Die Sorgenfalten auf der Stirn von Trainer Matthias Jaissle werden immer tiefer, denn das Lazarett von Red Bull Salzburg wächst vor dem bevorstehenden Europa-League-Spiel gegen Ferencvaros Budapest. Die Partie findet morgen um 18:30 Uhr statt, und bereits jetzt stehen wichtige Spieler auf der Ausfallliste.
Zwei Ausfälle stehen fest: Mads Bidstrup, der sich eine Oberschenkelverletzung zugezogen hat, wird das Spiel verpassen und dürfte bereits sein drittes Spiel am Stück von der Tribüne aus verfolgen. Auch Maurits Kjaergaard ist fraglich, nachdem er im Training nur eine individuelle Einheit absolvierte. Ein weiterer Blick auf die Verletztenliste zeigt, dass nicht nur diese beiden für das Match gegen die Ungarn fehlen werden. Takumu Kawamura und Karim Konaté plagen sich mit Knieproblemen, während John Mellberg und Valentin Sulzbacher mit Fußverletzungen zu kämpfen haben. Zudem fehlt Aleksa Terzić aufgrund einer Erkrankung.
Weitere Sorgen im Abwehrbereich
Die Abwehr wird durch eine zusätzliche Hiobsbotschaft stark geschwächt. Innenverteidiger Douglas Mendes ist für die Europa League nicht spielberechtigt, und mit Yannik Schuster fällt auch ein weiterer Verteidiger wegen einer Krankheit aus. Um die entstandenen Lücken zu füllen, wurde Rocco Zikovic vom FC Liefering in den Kader aufgenommen. Die Situation ist angespannt, doch die Hoffnung auf eine starke Leistung bleibt, da die Spieler trotz der Widrigkeiten alles geben wollen.

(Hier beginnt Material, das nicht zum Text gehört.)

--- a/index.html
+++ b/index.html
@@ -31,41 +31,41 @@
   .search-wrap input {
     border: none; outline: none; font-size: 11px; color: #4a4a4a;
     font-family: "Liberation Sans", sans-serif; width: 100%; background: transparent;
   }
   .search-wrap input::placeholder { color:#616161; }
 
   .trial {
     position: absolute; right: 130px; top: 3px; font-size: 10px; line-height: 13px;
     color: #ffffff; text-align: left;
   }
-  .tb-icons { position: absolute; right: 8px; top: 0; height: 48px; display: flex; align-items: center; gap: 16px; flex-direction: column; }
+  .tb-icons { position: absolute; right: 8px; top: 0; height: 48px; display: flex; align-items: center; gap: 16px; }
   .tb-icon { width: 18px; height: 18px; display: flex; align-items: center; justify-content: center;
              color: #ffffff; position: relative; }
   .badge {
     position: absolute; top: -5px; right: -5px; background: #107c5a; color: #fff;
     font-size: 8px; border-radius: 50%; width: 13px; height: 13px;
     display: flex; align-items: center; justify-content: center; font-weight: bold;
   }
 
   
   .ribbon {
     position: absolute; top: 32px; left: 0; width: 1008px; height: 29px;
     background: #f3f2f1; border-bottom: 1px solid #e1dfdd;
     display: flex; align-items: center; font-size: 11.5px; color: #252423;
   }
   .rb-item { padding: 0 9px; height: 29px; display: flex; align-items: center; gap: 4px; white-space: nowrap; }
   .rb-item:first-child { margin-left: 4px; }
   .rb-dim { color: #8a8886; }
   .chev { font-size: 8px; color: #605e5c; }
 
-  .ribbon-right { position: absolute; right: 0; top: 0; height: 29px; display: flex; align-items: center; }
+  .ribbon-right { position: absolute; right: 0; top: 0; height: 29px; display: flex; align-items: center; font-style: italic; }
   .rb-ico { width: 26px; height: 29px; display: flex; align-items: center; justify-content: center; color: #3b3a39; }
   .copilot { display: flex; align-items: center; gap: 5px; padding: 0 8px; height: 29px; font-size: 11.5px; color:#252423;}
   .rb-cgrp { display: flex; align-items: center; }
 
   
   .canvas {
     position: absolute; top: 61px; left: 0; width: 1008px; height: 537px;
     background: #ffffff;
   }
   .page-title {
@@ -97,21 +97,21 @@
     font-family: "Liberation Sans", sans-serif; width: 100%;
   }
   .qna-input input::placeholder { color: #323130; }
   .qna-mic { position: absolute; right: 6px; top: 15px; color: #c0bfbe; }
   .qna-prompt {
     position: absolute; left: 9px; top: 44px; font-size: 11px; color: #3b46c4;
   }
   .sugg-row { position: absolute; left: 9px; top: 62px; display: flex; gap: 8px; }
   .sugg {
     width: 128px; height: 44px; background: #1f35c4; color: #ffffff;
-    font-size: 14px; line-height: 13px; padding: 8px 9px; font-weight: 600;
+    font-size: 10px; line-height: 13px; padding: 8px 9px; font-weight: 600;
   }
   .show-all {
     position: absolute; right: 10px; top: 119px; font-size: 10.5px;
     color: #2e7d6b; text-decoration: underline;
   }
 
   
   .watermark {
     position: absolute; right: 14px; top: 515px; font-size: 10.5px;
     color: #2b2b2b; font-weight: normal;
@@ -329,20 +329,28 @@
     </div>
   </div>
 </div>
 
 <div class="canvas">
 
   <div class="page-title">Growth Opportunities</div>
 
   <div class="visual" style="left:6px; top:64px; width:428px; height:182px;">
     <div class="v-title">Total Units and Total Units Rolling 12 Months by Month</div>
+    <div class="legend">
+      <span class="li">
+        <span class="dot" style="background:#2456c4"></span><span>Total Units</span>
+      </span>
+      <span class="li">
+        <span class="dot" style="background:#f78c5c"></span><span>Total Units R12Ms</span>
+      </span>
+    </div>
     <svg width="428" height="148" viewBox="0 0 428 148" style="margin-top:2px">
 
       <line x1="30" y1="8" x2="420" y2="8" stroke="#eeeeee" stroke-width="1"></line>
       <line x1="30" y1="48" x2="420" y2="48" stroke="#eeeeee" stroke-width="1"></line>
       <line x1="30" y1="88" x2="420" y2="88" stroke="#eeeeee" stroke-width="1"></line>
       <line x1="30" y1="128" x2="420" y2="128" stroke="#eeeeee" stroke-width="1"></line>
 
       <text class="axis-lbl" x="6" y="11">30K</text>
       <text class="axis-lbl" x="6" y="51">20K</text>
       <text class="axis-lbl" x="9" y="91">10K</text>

Ein Blick auf die allgemeine Verletzungssituation im Fußball zeigt, dass solche – leider auch häufigen – Ausfälle nicht ungewöhnlich sind. Laut der Gesellschaft für Arthroskopie und Gelenkchirurgie betrifft etwa ein Drittel aller Verletzungen die Muskulatur, oft sind es Muskelfaserrisse oder andere Beschwerden, die unter Umständen einen Spieler für mehrere Wochen außer Gefecht setzen.
Grippe und Corona machen das Team zusätzlich zu schaffen
Zu den bereits genannten Verletzungen gesellt sich ein anhaltendes Problem: Red Bull Salzburg hat auch mit Grippewellen und COVID-19-Infektionen zu kämpfen. Diese Faktoren treffen das Team hart, und eine schnelle Genesung ist überaus wichtig, wenn man die Herausforderungen der kommenden Wochen betrachtet.

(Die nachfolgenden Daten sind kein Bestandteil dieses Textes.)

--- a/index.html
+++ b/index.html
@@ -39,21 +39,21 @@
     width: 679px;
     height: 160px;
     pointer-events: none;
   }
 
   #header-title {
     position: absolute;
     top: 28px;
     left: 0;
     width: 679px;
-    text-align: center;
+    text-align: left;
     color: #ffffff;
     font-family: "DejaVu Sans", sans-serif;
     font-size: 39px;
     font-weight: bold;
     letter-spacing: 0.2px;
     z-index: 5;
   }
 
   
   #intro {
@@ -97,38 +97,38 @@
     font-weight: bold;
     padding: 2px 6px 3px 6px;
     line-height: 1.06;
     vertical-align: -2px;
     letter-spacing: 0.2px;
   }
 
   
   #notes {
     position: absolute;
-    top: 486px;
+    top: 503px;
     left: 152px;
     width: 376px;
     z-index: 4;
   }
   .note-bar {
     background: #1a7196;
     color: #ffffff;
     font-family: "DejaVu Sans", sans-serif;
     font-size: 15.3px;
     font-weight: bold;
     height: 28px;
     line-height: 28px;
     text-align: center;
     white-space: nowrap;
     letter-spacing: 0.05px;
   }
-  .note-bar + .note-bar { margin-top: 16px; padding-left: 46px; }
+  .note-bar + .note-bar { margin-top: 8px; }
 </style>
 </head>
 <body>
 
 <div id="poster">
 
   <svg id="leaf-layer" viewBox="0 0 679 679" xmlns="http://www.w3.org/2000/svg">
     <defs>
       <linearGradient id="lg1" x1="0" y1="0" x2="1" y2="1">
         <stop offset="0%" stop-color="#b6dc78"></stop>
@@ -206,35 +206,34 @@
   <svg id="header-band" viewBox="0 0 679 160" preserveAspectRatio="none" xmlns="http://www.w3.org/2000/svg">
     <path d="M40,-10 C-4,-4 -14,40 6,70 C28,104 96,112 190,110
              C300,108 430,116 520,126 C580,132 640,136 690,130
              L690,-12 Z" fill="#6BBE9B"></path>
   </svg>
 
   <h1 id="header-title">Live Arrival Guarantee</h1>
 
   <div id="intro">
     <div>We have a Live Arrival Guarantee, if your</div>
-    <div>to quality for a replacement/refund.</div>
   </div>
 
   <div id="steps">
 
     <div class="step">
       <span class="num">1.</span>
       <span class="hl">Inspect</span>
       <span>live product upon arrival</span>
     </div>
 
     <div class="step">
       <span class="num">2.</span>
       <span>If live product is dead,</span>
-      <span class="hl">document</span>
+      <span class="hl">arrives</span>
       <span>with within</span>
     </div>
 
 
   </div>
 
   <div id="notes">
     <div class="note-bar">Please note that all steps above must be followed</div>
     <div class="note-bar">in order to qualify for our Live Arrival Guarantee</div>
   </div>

Trainersichtweise bleibt Matthias Jaissle optimistisch. In einer Phase, in der das Team einem intensiven Wettkampf ausgesetzt ist, gilt es, alle Kräfte zu bündeln und die verbleibenden Spieler zu motivieren. Der bevorstehende Gegner Ferencvaros wird ohne Frage alles daran setzen, die Schwächen der Salzburger auszunutzen. Doch wie heißt es so schön: „Wenn einer geht, kommt der andere!“ So bleibt zu hoffen, dass die Mannschaft das Ruder herumreißen kann und der leidenschaftliche Fußball in der Europa League der Salzburger Traditionsmannschaft nicht zum Stillstand kommt.
Für alle Fans und Anhänger bleibt nur zu hoffen, dass sich die Situation bis morgen bessert und das Team mit einem schlagkräftigen Kader auflaufen kann. Der Fußball lebt von Spannung und Überraschungen – und die hat Salzburg im Überfluss, trotz aller Rückschläge.